Precarity of Job Entry Histories, Its Subjective Perception and the Vocational Field of Qualification

Dr Ralf Dorau (German Federal Institute of Vocational Education and Training) - Presenting Author

The passage from education into work is an important transition in life. Therefore, we analyze the occupational integration of transition sequences into work during the first three years after finishing the first degree in vocational training or university studies. To evaluate histories in longitudinal studies we have developed two indices, one for integration and one for disaffiliation. Both include parameters for the total time of statuses, assigned to a particular zone of occupational integration in the observation period, the duration of continuous statuses and the number of employment interruptions. This enables us to classify job histories with regard to occupational integration and compare them between cohorts or even different datasets. For young skilled employees in Germany there are around 30 % precarious and about 5 % disaffiliated in the late 2000s.
However, does the subjective evaluation of the three-year-sequence as a more or less successful transition to work by the respondents match the ‘objective’ criteria provided by the indices of integration or disaffiliation? Alternatively, does the subjective perception of the occupational integration at the career entry depend to a greater extent on other variables like a particular vocational education, school leaving certificates, region, gender or parent’s education?
Multilevel analysis enables us to analyze the probability of positive or negative subjective perception of the respondents’ transition sequences with the vocational field of a particular qualification on a structural level. Additionally we analyze context effects, for instance unemployment rates, and additional individual effects like parents’ school leaving certificates or gender. Our research is based on a survey in the framework of BIBB/BAuA Labour Force Survey 2012 with job entry processes of graduates 2006 to 2008 (N=4.446).


Using Occupation-Level Working Conditions to Compare Effects of Vertical and Horizontal Social Mobility on Individual Subjective Well-Being

Dr Dominik Becker (University of Tuebingen) - Presenting Author
Professor Steffen Hillmert (University of Tuebingen)
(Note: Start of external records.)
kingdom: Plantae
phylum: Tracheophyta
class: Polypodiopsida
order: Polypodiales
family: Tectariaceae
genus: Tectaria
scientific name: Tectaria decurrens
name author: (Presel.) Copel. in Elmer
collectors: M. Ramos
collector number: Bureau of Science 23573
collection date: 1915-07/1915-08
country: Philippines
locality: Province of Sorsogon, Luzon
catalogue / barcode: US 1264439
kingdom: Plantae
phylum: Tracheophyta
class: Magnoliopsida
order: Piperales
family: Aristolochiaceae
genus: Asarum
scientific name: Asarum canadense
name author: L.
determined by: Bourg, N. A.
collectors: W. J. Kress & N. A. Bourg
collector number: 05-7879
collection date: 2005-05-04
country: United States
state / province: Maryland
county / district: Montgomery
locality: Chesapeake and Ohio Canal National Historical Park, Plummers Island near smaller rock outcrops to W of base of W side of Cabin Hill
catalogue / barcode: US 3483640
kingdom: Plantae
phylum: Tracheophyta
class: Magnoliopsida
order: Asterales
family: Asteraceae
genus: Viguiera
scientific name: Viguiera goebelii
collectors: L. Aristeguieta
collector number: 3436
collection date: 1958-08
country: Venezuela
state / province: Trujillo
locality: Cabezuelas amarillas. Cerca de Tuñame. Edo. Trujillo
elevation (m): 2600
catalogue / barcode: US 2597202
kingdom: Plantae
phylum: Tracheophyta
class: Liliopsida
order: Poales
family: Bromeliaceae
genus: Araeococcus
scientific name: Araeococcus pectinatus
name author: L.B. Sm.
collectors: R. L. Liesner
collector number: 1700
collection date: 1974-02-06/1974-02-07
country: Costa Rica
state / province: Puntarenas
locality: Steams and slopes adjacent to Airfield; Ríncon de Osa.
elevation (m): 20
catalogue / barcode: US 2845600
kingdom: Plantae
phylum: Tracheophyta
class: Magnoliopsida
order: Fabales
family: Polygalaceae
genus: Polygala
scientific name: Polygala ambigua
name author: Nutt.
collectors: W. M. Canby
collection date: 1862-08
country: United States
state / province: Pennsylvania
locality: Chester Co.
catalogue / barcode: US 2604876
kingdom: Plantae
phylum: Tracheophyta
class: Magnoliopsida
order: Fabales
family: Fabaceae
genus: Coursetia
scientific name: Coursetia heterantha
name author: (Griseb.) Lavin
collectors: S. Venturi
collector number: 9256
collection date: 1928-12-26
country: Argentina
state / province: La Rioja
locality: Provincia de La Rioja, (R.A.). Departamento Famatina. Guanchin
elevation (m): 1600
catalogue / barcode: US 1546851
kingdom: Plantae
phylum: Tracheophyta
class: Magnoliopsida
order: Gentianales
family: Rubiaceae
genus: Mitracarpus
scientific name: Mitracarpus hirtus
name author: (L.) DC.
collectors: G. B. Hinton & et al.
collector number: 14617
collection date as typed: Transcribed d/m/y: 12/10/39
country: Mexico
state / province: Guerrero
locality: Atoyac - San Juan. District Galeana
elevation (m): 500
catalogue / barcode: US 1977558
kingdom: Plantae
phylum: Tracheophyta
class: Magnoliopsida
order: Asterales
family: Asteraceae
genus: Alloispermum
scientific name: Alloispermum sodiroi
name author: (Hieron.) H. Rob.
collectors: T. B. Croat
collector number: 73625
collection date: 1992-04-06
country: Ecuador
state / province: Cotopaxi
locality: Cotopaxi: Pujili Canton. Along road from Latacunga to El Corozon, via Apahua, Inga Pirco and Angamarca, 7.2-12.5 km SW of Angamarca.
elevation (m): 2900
This contribution uses employees’ reports of job tasks to measure working conditions at the level of occupations. In a second step, this measure of working conditions is used to study effects of social mobility on subjective well-being (SWB) at the level of individuals. Substantively, we advance conventional arguments on social mobility effects by the assumption that not only upward and downward, but also horizontal social movements in terms of changes in working conditions may cause psychological distress and thereby lower individual SWB. Moreover, horizontal mobility effects on SWB might be stronger for intermediate classes, and vertical and horizontal mobility effects might reinforce one another.
Empirically, we use the BIBB/BAuA Labour Force Survey 2011/2012 to identify relevant job task dimensions of ISCO-08-coded occupations. By means of multilevel confirmatory factor analysis, we compute the occupation-level latent factors of five job-task dimensions (non-routine analytic, non-routine interactive, routine cognitive, non-routine manual and routine-manual job tasks). In a second step, we merge this information to the 2012 and 2013 waves of the German Socio-Economic Panel in order to analyze intragenerational occupational mobility effects on individual SWB. We compare two ways of identifying the horizontal dimension of job task mobility: first, we control effects of job tasks for established indicators of vertical stratification such as occupational prestige and income. Second, we aim to isolate the vertical and the horizontal dimension of working conditions as latent factors directly from the measurement model. First analyses reveal a considerable variation of job tasks over and above indicators of vertical stratification. This allows for a meaningful analysis of both vertical and horizontal social mobility effects on SWB.